Exercise has been found to positively regulate hippocampal neurogenesis, which is considered an explanation for the positive influence of physical activities on memory performance. Hippocampus-dependent learning, for example, can promote the survival of newborn neurons which may serve as a foundation for the formation of new memories. Exercise has been found to increase the level of brain-derived neurotrophic factor (BDNF) protein in rats, with elevated BDNF levels corresponding with strengthened performance on memory tasks. Data also suggests that BDNF availability at the beginning of cognitive testing is related to the overall acquisition of a new cognitive task and may be important in determining the strength of recall in memory tasks.
Mental exercise
Aristotle wrote a treatise about memory: De memoria et reminiscentia. To improve recollection, he advised that a systematic search should be made and that practice was helpful. He suggested grouping the items to be remembered in threes and then concentrating upon the central member of each triad (group of three).

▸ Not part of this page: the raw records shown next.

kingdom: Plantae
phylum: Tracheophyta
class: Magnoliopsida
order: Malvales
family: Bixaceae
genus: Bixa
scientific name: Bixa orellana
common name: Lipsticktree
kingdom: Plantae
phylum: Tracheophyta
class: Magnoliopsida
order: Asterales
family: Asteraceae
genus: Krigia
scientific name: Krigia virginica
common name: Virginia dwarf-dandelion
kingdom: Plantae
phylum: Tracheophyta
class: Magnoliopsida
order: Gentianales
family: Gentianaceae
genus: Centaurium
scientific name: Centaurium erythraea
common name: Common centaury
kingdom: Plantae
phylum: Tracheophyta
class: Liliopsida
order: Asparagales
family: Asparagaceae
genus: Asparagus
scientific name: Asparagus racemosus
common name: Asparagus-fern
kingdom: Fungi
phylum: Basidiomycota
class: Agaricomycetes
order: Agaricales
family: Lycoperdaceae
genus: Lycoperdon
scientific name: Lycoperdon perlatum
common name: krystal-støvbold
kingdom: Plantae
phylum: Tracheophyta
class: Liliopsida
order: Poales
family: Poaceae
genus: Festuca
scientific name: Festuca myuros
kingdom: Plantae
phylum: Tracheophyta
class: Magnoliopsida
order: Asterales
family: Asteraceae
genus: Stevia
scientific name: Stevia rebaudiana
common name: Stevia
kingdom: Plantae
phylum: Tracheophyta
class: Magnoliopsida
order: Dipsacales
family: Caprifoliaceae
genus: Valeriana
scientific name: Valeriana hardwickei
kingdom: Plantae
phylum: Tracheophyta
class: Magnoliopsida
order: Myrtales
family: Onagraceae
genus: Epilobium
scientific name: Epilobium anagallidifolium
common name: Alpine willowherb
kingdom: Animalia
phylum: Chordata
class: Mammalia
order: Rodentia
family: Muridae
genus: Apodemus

Music playing has recently gained attention as a possible way to promote brain plasticity. Promising results have been found suggesting that learning music can improve various aspects of memory. For instance, children who participated in one year of instrumental musical training showed improved verbal memory, whereas no such improvement was shown in children who discontinued musical training. Similarly, adults with no previous musical training who participated in individualized piano instruction showed significantly improved performance on tasks designed to test attention and working memory compared to a healthy control group. Evidence suggests that the improvements to verbal, working and long-term memory associated to musical training are a result of the enhanced verbal rehearsal mechanisms musicians possess.